**REQUIRED ACTION:** Only lines holding the word "Rendered" are needed; copy each of them from the material.

SOURCE DATA Block Start

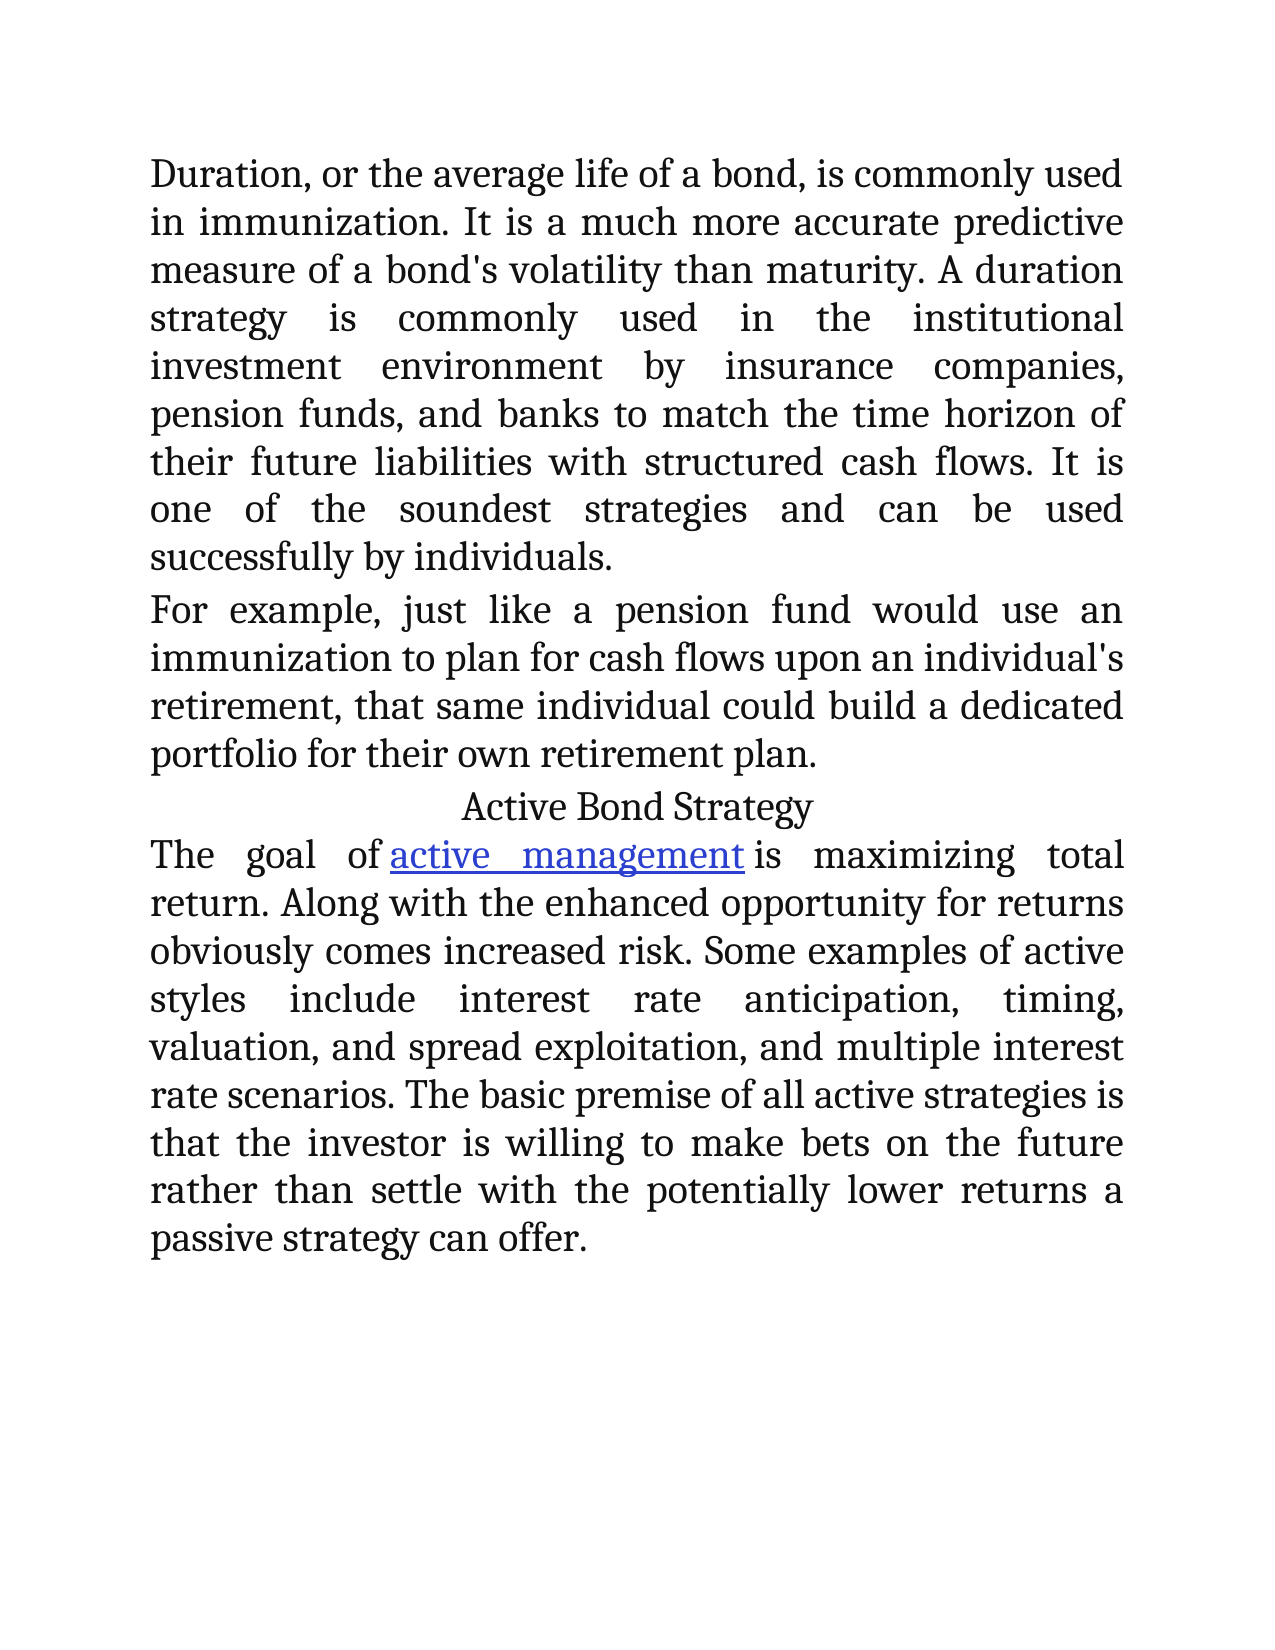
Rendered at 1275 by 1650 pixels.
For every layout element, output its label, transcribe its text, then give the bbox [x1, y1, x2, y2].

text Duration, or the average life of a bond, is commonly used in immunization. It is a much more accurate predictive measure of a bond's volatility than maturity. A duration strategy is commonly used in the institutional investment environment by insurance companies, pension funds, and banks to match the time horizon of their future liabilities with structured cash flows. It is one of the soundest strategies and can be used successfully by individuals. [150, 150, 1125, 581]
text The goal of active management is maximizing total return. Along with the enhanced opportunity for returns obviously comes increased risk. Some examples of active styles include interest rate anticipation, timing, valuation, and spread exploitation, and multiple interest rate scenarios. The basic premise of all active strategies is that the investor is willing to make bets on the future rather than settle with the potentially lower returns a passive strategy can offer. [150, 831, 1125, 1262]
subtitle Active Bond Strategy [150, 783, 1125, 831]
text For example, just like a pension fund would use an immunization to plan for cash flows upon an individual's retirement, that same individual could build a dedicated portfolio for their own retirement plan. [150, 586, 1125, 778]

SOURCE DATA Block End
SOURCE DATA Block Start

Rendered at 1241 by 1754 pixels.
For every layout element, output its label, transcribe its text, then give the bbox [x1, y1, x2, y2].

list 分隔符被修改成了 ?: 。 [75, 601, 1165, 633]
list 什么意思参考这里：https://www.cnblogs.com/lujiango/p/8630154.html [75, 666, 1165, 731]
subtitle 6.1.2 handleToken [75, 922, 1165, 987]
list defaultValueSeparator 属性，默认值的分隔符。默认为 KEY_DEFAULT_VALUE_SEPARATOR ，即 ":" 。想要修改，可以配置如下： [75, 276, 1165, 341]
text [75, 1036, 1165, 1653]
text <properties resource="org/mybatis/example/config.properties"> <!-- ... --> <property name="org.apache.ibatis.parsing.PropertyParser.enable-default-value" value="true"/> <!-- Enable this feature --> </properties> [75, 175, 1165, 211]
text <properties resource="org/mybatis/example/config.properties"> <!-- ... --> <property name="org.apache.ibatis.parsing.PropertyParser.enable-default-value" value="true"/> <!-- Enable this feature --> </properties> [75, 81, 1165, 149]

SOURCE DATA Block End

**THE ANSWER:**
Rendered at 1275 by 1650 pixels.
Rendered at 1241 by 1754 pixels.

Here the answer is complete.